#### Task instructions
Filter task. Return each line of the material that holds the string "onlineScheduler".

______

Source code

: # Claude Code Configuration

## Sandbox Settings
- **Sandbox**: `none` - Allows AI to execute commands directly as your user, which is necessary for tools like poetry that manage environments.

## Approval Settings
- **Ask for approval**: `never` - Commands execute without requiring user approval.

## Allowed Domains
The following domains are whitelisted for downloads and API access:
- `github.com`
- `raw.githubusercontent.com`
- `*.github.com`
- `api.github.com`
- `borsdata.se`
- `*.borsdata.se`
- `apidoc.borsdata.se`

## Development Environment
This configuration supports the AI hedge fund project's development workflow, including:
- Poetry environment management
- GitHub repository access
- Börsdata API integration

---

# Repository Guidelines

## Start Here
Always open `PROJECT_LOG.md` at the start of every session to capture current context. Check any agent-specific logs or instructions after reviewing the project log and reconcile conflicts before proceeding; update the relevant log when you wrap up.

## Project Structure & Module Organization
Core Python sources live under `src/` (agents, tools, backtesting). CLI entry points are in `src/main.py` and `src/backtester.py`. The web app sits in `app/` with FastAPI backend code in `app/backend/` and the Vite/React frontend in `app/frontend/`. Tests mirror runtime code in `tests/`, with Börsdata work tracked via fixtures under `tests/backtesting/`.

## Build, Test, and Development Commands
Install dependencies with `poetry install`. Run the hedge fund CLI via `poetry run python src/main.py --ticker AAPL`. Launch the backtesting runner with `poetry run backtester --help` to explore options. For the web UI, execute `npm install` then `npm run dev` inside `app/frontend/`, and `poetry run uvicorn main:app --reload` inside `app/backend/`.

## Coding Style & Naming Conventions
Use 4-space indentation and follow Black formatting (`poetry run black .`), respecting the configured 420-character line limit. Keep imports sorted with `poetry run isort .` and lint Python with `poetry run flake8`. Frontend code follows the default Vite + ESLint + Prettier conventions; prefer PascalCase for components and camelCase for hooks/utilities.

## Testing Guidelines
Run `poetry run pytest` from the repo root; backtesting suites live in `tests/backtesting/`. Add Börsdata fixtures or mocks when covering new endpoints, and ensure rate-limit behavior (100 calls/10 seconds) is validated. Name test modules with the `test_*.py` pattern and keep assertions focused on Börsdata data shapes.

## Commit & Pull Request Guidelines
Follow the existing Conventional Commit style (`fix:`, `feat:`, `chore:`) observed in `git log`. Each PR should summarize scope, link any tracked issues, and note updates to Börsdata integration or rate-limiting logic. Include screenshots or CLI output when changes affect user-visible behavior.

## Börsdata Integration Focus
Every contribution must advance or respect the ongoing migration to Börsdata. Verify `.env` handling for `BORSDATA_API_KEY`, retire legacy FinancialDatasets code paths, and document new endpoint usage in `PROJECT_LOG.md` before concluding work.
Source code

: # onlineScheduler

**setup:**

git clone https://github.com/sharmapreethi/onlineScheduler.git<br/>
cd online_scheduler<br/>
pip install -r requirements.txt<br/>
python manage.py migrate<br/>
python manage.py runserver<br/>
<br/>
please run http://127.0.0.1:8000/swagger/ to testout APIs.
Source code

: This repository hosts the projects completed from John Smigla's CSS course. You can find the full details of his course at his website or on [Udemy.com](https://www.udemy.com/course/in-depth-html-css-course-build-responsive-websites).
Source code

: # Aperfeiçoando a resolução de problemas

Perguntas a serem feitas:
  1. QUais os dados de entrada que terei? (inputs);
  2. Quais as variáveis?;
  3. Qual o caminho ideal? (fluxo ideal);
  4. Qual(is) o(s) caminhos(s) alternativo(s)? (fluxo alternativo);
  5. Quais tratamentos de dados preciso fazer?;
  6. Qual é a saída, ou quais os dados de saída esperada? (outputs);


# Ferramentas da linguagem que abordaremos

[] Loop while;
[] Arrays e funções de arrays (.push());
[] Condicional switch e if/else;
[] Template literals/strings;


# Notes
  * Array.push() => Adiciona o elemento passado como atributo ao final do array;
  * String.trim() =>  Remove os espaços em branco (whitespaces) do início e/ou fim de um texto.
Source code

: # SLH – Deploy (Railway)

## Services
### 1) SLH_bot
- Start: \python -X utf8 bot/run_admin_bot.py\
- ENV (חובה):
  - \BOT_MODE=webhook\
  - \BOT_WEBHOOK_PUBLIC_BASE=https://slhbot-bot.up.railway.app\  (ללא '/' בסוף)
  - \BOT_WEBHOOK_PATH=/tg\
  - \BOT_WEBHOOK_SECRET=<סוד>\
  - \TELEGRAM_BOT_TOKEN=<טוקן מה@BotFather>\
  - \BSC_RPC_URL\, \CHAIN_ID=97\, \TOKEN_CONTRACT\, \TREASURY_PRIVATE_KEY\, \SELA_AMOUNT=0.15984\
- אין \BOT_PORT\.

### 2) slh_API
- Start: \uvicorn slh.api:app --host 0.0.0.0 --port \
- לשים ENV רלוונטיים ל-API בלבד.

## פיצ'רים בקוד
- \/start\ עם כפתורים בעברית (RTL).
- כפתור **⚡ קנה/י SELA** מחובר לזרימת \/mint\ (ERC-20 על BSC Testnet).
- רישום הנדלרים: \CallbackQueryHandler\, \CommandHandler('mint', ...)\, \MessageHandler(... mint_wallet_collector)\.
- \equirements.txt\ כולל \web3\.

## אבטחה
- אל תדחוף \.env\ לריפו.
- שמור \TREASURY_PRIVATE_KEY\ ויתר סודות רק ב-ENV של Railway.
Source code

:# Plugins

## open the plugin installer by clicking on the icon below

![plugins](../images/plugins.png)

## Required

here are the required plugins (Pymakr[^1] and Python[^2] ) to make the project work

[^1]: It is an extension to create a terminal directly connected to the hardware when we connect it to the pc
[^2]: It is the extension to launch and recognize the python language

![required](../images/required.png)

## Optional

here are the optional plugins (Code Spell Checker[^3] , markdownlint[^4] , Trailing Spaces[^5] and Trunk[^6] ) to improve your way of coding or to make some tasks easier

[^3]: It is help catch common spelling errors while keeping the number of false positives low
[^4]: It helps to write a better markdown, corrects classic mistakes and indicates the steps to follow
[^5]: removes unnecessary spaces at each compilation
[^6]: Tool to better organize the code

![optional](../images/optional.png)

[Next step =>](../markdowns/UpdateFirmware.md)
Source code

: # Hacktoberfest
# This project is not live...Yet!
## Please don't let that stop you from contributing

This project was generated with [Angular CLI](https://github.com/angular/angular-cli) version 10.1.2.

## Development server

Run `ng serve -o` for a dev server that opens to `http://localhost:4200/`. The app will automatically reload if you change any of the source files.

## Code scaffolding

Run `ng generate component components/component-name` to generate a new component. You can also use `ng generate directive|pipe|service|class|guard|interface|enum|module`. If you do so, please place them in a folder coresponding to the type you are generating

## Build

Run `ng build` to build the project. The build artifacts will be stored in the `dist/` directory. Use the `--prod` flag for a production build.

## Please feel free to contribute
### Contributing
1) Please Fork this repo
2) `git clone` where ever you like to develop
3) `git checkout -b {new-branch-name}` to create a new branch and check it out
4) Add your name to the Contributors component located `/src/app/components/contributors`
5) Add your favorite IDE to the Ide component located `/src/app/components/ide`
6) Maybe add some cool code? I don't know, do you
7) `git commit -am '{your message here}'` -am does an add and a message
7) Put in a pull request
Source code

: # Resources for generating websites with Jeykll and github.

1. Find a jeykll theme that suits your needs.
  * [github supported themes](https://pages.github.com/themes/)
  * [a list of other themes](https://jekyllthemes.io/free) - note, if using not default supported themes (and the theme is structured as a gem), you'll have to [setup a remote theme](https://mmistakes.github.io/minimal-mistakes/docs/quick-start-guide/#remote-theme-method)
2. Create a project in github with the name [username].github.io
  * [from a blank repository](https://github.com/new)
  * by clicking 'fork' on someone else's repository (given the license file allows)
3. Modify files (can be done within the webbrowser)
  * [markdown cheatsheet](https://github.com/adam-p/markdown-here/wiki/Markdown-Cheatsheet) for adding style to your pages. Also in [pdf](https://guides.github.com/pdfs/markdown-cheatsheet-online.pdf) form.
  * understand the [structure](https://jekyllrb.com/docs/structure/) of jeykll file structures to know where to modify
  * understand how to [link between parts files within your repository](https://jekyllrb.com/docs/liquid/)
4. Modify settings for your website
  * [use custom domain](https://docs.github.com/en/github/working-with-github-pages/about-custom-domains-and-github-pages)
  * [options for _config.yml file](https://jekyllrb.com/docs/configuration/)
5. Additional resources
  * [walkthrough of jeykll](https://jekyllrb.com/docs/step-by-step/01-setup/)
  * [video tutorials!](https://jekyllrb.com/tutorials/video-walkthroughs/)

______

#### Reply to the exercise
: # onlineScheduler
git clone https://github.com/sharmapreethi/onlineScheduler.git<br/>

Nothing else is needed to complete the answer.